• Task input:
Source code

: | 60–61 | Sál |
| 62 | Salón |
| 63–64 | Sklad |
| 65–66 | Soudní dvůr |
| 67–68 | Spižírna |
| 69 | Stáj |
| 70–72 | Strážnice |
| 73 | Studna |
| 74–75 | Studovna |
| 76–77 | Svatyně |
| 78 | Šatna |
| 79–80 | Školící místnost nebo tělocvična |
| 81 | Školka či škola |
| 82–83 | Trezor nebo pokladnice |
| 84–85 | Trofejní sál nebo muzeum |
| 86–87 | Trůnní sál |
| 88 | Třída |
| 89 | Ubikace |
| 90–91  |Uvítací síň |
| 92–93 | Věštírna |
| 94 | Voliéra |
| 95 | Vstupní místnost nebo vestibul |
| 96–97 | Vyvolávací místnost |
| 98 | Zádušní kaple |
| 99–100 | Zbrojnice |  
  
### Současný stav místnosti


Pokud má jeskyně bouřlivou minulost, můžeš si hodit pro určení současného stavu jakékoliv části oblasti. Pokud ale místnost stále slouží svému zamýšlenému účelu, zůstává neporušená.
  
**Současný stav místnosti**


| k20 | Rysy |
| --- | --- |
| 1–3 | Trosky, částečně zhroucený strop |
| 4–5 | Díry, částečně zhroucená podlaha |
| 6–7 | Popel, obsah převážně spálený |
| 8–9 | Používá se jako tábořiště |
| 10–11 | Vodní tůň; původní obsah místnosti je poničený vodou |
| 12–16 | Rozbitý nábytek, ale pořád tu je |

• Your task: For this exercise, repeat exactly the lines of the data above from the one with "Pokud má jeskyně" down to the one with "jako tábořiště |", both end lines included.

• Answer to the exercise:
Pokud má jeskyně bouřlivou minulost, můžeš si hodit pro určení současného stavu jakékoliv části oblasti. Pokud ale místnost stále slouží svému zamýšlenému účelu, zůstává neporušená.
  
**Současný stav místnosti**


| k20 | Rysy |
| --- | --- |
| 1–3 | Trosky, částečně zhroucený strop |
| 4–5 | Díry, částečně zhroucená podlaha |
| 6–7 | Popel, obsah převážně spálený |
| 8–9 | Používá se jako tábořiště |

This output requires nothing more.